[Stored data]
◆ ◆ ◆ ◆ ◆
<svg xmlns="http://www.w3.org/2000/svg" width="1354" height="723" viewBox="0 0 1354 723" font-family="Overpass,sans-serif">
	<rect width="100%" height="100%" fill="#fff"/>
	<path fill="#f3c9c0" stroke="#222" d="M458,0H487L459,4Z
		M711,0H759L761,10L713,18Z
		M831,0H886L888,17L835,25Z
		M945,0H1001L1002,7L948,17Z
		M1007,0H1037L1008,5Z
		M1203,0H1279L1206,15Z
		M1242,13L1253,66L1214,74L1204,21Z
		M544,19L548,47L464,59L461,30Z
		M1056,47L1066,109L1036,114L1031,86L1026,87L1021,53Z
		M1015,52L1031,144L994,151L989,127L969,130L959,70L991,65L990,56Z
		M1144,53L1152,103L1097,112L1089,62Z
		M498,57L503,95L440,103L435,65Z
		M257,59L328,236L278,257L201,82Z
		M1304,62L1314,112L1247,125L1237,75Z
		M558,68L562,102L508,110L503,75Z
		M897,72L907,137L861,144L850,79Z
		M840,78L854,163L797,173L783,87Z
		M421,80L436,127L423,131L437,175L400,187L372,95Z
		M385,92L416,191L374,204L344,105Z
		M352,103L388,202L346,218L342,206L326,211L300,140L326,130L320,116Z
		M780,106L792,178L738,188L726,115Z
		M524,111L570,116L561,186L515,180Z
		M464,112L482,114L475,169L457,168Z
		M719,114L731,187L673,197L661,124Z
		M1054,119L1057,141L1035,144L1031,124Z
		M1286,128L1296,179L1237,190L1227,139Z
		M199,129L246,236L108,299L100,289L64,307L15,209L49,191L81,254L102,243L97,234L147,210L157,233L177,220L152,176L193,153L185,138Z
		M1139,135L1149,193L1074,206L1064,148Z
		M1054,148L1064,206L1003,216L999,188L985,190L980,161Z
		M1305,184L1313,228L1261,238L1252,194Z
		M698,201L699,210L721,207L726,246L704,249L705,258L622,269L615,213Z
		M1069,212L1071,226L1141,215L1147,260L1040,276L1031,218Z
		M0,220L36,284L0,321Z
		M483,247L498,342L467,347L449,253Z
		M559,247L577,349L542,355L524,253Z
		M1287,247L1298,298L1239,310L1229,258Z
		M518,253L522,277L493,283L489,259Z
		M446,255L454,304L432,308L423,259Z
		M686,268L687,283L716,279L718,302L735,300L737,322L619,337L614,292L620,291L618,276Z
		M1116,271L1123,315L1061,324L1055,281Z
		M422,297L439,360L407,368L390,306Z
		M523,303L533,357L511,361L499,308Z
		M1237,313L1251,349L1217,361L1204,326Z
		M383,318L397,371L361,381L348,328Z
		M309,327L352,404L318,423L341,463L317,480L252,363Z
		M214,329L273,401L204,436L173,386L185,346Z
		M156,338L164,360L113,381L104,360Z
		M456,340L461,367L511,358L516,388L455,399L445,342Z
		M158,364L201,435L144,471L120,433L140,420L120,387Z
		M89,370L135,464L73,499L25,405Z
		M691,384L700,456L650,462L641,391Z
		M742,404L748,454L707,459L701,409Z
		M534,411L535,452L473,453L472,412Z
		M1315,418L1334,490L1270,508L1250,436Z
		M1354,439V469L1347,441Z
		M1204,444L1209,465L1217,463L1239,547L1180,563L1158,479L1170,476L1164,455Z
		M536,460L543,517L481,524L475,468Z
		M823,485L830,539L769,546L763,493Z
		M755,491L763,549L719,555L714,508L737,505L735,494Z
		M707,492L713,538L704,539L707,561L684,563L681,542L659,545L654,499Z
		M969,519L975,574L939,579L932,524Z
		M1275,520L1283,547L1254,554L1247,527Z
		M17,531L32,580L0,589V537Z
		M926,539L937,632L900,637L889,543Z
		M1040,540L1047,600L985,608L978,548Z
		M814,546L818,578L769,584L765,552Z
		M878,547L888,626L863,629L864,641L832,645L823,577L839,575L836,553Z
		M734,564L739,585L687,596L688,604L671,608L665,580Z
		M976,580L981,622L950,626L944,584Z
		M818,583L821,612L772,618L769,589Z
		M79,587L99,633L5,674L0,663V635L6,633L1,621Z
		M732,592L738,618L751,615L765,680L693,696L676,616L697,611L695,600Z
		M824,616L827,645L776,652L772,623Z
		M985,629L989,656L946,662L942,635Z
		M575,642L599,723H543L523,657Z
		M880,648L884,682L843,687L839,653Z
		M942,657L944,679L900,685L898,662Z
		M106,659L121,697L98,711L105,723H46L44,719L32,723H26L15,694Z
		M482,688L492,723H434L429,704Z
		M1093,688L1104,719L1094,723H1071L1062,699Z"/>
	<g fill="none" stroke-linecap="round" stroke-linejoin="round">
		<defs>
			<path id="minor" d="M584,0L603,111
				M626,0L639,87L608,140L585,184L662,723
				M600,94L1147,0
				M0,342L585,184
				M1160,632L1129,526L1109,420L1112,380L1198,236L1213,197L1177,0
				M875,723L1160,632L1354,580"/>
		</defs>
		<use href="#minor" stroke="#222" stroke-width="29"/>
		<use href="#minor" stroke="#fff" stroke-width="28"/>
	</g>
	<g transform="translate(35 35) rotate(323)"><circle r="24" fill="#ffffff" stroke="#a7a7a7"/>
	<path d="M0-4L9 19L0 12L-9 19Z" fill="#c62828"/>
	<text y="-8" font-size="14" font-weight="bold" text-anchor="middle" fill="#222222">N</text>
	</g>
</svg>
◆ ◆ ◆ ◆ ◆
• ACTIVITY: Give the count of lines in the data shown above that contain "minor", and nothing else.

• RESULT: 3